With 20 minutes to go, Godzilla finally rises, beginning a non-tactical desecration of San Francisco, scrumming with two MUTOs who fiercely peck and poke at the giant’s hide, all while Johnson (and company) take umbrage under this scrappy collision. All the while, Alexander Desplat pumps out his score which screams enormity and eventually crowing Godzilla king with rightful, bellowing trumpets.
Godzilla is $160 million of back loaded spectacle.
Note: The following technical critiques are based on location experiences. Such reviews are not scored and should be considered as generalized guidelines given variations in projection/audio systems.
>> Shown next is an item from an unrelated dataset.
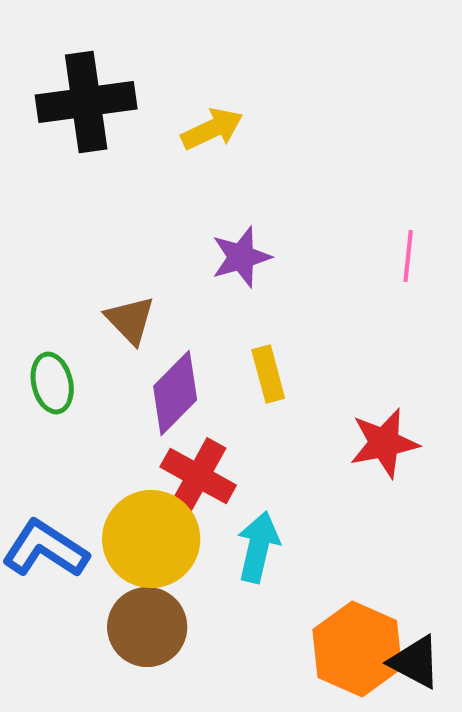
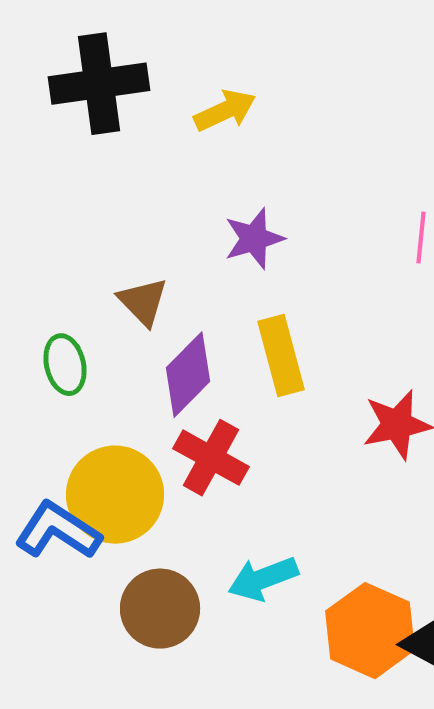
yellow rectangle: (268, 374) -> (281, 356), size x1.4
yellow circle: (151, 539) -> (115, 495), moved
cyan arrow: (258, 547) -> (263, 579), moved, turned -124

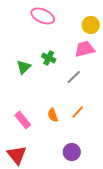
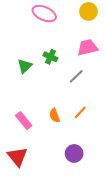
yellow circle: (91, 25) -> (88, 11), moved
Godzilla employed the Arri Alexa Plus for its filming purposes, with resulting images deep in sharpness and fidelity. CG soaked scenarios of abandoned or crushed cities display buildings into horizon lines where needed, with subtle touches or signs visible no matter the distance. Some noise seeps into certain effects shots, although the complexity is often an acceptable excuse. Into the rampage, San Francisco is walloped by hazes of smoke and dust. While black levels recede to best serve both 2D and 3D presentations, depth is not lost. Post production color tweaking mixes in reds, yellows, and softer earth hues for a pleasingly rich palette, still hinging on the sense of pale doom.
Post conversion 3D is admirable, if rarely considered by the film making team. Consider it an accentuation rather than pop-out thrill ride. Scenes of post-city squashing damage are enhanced by the deepened frame and despite the torrent of raining debris, even the downtown animal brawls are given definitive dimension.
Theaters with booming subwoofers will best serve this thundering feature, although an IMAX screening (this review is based on IMAX and standard screen viewings) was unnecessarily vicious, bleaching the high-end and even wrapping some dialog in noise. Subtle uses still produce a vast sound stage of crumbling buildings, and the birth of the first MUTO in a controlled environment creates creaking and moaning equipment as the weight strain takes over.